Abstract

Alluvial river systems respond to changing sea level by adjusting channel length through shoreline translation and coastal onlap/offlap at the alluvial basement transition. The magnitude and timing of shoreline translation and coastal onlap/offlap relative to the driving sea level signal depend on the dynamics of the fluvial system and have important implications for interpreting ancient fluviodeltaic deposits. I obtain analytical solutions to a diffusive geometric model of fluviodeltaic response to sea level perturbations that treats the shoreline and alluvial basement transition as moving boundaries. Fluviodeltaic behavior is most sensitive to the ratio of the period of eustatic cycling to the fluvial response time, which varies with the length and water discharge of the fluvial system. The square root of this ratio provides a first‐order estimate of the fraction of the fluvial long profile affected by eustatic forcing. The fluviodeltaic system behaves as a low‐pass filter with respect to eustatic cycling: The amplitude of both shoreline translation and coastal onlap/offlap increase with increasing cycle period within a relatively narrow bandwidth in which the fluvial response time is comparable to the cycle period.

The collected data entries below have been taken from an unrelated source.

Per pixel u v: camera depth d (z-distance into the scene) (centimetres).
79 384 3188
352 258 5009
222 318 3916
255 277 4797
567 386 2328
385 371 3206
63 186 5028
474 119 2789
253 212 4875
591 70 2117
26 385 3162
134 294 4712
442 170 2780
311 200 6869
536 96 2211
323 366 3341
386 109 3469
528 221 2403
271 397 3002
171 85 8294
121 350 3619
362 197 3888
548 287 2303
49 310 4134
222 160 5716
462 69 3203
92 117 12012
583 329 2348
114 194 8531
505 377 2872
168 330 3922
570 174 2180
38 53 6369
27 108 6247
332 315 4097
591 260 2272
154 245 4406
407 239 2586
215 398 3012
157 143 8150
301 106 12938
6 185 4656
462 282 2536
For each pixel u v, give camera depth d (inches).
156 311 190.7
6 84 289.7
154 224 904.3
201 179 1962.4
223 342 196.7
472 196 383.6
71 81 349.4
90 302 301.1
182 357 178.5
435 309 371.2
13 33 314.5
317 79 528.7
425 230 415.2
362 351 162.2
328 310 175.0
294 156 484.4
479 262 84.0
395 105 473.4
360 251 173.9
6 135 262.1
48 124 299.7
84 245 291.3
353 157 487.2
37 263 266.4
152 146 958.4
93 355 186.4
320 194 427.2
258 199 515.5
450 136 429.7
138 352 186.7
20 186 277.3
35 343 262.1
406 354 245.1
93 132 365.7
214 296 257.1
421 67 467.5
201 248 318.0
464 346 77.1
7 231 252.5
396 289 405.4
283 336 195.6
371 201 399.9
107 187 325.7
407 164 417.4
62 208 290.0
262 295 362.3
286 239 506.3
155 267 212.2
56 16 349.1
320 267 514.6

Only small time lags develop between shoreline response and eustatic forcing. The time lag between maximum coastal onlap and maximum sea level increases without bound as the forcing period decreases relative to the fluvial response time. Model predictions agree with experimental data and differ considerably from the model predictions of Pitman (1978) and Angevine (1989), which suggest that fluviodeltaic systems are strong high‐pass filters to sea level cycling.